### [TASK]
Starting with the first line, output the data exactly through to the end.

(Extracted records)
━━━

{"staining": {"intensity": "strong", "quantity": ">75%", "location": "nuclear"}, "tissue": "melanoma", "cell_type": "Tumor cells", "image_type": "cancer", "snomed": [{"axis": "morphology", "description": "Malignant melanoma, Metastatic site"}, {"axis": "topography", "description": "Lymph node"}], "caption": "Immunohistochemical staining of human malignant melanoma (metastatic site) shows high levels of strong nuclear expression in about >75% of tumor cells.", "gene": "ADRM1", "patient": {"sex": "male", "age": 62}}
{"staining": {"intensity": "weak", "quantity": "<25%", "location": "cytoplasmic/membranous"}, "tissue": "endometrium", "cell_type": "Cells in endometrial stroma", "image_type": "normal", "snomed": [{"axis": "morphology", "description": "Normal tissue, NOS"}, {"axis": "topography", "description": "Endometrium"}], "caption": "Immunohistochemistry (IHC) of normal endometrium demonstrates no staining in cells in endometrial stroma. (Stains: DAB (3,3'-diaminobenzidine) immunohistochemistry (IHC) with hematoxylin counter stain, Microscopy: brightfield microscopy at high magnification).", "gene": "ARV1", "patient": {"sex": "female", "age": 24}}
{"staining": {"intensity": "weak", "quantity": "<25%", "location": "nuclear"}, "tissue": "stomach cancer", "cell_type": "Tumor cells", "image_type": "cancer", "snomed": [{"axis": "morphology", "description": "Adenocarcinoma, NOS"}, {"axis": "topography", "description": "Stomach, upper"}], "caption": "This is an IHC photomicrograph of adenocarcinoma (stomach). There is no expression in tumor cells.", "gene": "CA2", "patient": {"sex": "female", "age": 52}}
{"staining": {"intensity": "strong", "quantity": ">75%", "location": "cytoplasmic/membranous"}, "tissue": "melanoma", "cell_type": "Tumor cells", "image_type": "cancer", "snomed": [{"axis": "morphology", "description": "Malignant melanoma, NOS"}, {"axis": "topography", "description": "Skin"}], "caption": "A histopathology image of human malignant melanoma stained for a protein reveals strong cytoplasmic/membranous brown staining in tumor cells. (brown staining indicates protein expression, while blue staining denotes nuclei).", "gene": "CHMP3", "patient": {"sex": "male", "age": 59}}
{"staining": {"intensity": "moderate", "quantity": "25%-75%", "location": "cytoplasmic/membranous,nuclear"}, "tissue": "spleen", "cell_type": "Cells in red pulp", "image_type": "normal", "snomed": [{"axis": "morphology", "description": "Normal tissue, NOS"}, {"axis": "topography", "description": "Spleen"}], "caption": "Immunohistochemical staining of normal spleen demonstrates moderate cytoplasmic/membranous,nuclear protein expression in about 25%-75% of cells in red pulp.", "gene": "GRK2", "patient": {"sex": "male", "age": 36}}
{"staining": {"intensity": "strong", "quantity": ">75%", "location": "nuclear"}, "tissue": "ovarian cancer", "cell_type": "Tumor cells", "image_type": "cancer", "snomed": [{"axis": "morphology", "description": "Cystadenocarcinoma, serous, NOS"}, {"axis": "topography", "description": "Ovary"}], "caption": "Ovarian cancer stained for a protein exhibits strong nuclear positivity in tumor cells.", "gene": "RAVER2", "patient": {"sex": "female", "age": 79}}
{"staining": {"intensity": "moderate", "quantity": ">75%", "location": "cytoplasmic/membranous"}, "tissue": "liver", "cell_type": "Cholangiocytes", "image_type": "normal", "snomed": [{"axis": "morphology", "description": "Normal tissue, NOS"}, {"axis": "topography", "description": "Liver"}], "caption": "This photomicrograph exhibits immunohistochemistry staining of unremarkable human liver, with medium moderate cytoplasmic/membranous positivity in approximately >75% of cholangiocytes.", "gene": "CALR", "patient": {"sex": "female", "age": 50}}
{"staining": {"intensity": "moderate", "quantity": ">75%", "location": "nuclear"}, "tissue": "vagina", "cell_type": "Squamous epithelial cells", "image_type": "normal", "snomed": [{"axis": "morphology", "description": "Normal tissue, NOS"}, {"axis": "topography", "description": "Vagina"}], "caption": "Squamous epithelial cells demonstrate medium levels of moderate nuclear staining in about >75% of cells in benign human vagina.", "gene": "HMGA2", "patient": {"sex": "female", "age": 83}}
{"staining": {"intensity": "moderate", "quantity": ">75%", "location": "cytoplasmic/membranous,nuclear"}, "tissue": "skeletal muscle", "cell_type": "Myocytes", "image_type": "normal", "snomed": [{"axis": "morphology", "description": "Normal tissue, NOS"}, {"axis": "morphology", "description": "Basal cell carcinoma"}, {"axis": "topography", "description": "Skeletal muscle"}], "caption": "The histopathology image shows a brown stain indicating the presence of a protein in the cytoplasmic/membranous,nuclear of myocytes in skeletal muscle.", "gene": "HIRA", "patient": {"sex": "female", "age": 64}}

━━━

### [WRITTEN ANSWER]
{"staining": {"intensity": "strong", "quantity": ">75%", "location": "nuclear"}, "tissue": "melanoma", "cell_type": "Tumor cells", "image_type": "cancer", "snomed": [{"axis": "morphology", "description": "Malignant melanoma, Metastatic site"}, {"axis": "topography", "description": "Lymph node"}], "caption": "Immunohistochemical staining of human malignant melanoma (metastatic site) shows high levels of strong nuclear expression in about >75% of tumor cells.", "gene": "ADRM1", "patient": {"sex": "male", "age": 62}}
{"staining": {"intensity": "weak", "quantity": "<25%", "location": "cytoplasmic/membranous"}, "tissue": "endometrium", "cell_type": "Cells in endometrial stroma", "image_type": "normal", "snomed": [{"axis": "morphology", "description": "Normal tissue, NOS"}, {"axis": "topography", "description": "Endometrium"}], "caption": "Immunohistochemistry (IHC) of normal endometrium demonstrates no staining in cells in endometrial stroma. (Stains: DAB (3,3'-diaminobenzidine) immunohistochemistry (IHC) with hematoxylin counter stain, Microscopy: brightfield microscopy at high magnification).", "gene": "ARV1", "patient": {"sex": "female", "age": 24}}
{"staining": {"intensity": "weak", "quantity": "<25%", "location": "nuclear"}, "tissue": "stomach cancer", "cell_type": "Tumor cells", "image_type": "cancer", "snomed": [{"axis": "morphology", "description": "Adenocarcinoma, NOS"}, {"axis": "topography", "description": "Stomach, upper"}], "caption": "This is an IHC photomicrograph of adenocarcinoma (stomach). There is no expression in tumor cells.", "gene": "CA2", "patient": {"sex": "female", "age": 52}}
{"staining": {"intensity": "strong", "quantity": ">75%", "location": "cytoplasmic/membranous"}, "tissue": "melanoma", "cell_type": "Tumor cells", "image_type": "cancer", "snomed": [{"axis": "morphology", "description": "Malignant melanoma, NOS"}, {"axis": "topography", "description": "Skin"}], "caption": "A histopathology image of human malignant melanoma stained for a protein reveals strong cytoplasmic/membranous brown staining in tumor cells. (brown staining indicates protein expression, while blue staining denotes nuclei).", "gene": "CHMP3", "patient": {"sex": "male", "age": 59}}
{"staining": {"intensity": "moderate", "quantity": "25%-75%", "location": "cytoplasmic/membranous,nuclear"}, "tissue": "spleen", "cell_type": "Cells in red pulp", "image_type": "normal", "snomed": [{"axis": "morphology", "description": "Normal tissue, NOS"}, {"axis": "topography", "description": "Spleen"}], "caption": "Immunohistochemical staining of normal spleen demonstrates moderate cytoplasmic/membranous,nuclear protein expression in about 25%-75% of cells in red pulp.", "gene": "GRK2", "patient": {"sex": "male", "age": 36}}
{"staining": {"intensity": "strong", "quantity": ">75%", "location": "nuclear"}, "tissue": "ovarian cancer", "cell_type": "Tumor cells", "image_type": "cancer", "snomed": [{"axis": "morphology", "description": "Cystadenocarcinoma, serous, NOS"}, {"axis": "topography", "description": "Ovary"}], "caption": "Ovarian cancer stained for a protein exhibits strong nuclear positivity in tumor cells.", "gene": "RAVER2", "patient": {"sex": "female", "age": 79}}
{"staining": {"intensity": "moderate", "quantity": ">75%", "location": "cytoplasmic/membranous"}, "tissue": "liver", "cell_type": "Cholangiocytes", "image_type": "normal", "snomed": [{"axis": "morphology", "description": "Normal tissue, NOS"}, {"axis": "topography", "description": "Liver"}], "caption": "This photomicrograph exhibits immunohistochemistry staining of unremarkable human liver, with medium moderate cytoplasmic/membranous positivity in approximately >75% of cholangiocytes.", "gene": "CALR", "patient": {"sex": "female", "age": 50}}
{"staining": {"intensity": "moderate", "quantity": ">75%", "location": "nuclear"}, "tissue": "vagina", "cell_type": "Squamous epithelial cells", "image_type": "normal", "snomed": [{"axis": "morphology", "description": "Normal tissue, NOS"}, {"axis": "topography", "description": "Vagina"}], "caption": "Squamous epithelial cells demonstrate medium levels of moderate nuclear staining in about >75% of cells in benign human vagina.", "gene": "HMGA2", "patient": {"sex": "female", "age": 83}}
{"staining": {"intensity": "moderate", "quantity": ">75%", "location": "cytoplasmic/membranous,nuclear"}, "tissue": "skeletal muscle", "cell_type": "Myocytes", "image_type": "normal", "snomed": [{"axis": "morphology", "description": "Normal tissue, NOS"}, {"axis": "morphology", "description": "Basal cell carcinoma"}, {"axis": "topography", "description": "Skeletal muscle"}], "caption": "The histopathology image shows a brown stain indicating the presence of a protein in the cytoplasmic/membranous,nuclear of myocytes in skeletal muscle.", "gene": "HIRA", "patient": {"sex": "female", "age": 64}}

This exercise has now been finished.